Now, imagine the effect on Pyongyang if financial sanctions were our mechanism for sanctioning its crimes against humanity. There is ample precedent for this. The Treasury Department has blocked the assets of Sudanese officials for human rights violations in Darfur. It has blocked the assets of senior Iranian officials for “perpetrating human rights abuses” and Iranian companies for “activities that limit the freedom of expression or assembly.” It has blocked the assets of the leaders of Belarus for “undermining democratic processes or institutions.” It has blocked the assets of the leaders of Zimbabwe (search “mugabe”) and their third-country enablers and cronies for “undermining Zimbabwe’s democratic processes and institutions or facilitating public corruption.” Following Russia’s invasion of the Ukraine, it blocked the assets of more than a dozen men simply because they are “officials of the Russian government.” Until recently, it had sanctioned members of Burma’s ruling junta for human rights violations and for “military trade with North Korea,” meaning that the administration had sanctioned senior Burmese officials for (among other reasons) buying arms from North Korea, but no senior North Korean officials for selling them to Burma.

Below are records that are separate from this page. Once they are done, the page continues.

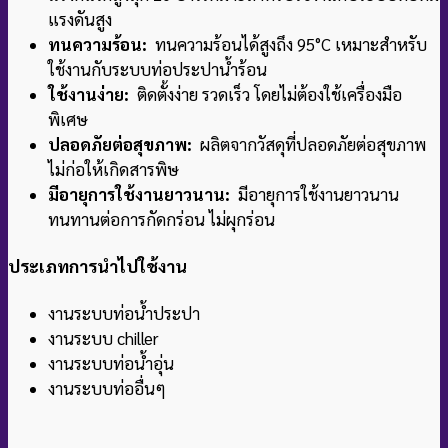
แรงดันสูง
ทนความร้อน:
ทนความร้อนได้สูงถึง 95°C เหมาะสำหรับ
ใช้งานกับระบบท่อประปาน้ำร้อน
ใช้งานง่าย:
ติดตั้งง่าย รวดเร็ว โดยไม่ต้องใช้เครื่องมือ
พิเศษ
ปลอดภัยต่อสุขภาพ:
ผลิตจากวัสดุที่ปลอดภัยต่อสุขภาพ
ไม่ก่อให้เกิดสารพิษ
มีอายุการใช้งานยาวนาน:
มีอายุการใช้งานยาวนาน
ทนทานต่อการกัดกร่อน ไม่ผุกร่อน
ประเภทการนำไปใช้งาน
งานระบบท่อน้ำประปา
งานระบบ chiller
งานระบบท่อน้ำอุ่น
งานระบบท่ออื่นๆ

To this day, the U.S. government has not made a serious or sustained effort to block the billions in misspent assets of Kim Jong-Il, Kim Jong-Un, or any senior North Korean official — not one. The legal authority to do this, Executive Order 13687, is already in place. It would allow President Obama to sanction every member of the National Defense Committee and the Organization and Guidance Department at the stroke of a pen.

There is no question that sanctions are most effective when we invest diplomatic resources in getting other countries to enforce them. If the U.N. is temporarily hostile and congenitally paralyzed, there is fresh evidence that Europe may be willing to work with us to tighten sanctions against Pyongyang. Viewed in this light, might our limited diplomatic resources be better spent on a campaign of progressive diplomacy that begins with our friends in Europe and Japan, then South Korea, and other wavering states? The combined economic power of these states alone might be sufficient to pressure North Korea to either change or collapse. They could also combine their economic power to force China and Russia, whose economies are both reeling today, to enforce the sanctions they’ve already voted for in the Security Council.

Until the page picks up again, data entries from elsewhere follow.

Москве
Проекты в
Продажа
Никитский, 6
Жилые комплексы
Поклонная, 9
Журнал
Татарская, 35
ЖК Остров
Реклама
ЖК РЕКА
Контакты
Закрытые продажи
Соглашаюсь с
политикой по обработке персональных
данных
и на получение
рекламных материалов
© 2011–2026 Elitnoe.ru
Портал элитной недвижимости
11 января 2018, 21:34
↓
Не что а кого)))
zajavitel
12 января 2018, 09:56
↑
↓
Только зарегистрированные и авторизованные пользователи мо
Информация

Whatever the strategy, it is important to keep pressing the issue at every U.N. forum where we can continue to publicize Pyongyang’s crimes. It is important that we do this, not because it makes a good bargaining chip for some other purpose, but because it is important to achieve improvements in human rights in North Korea. After 20 years and countless deaths, vague strategies of “engagement” and “dialogue” toward that end will no longer do.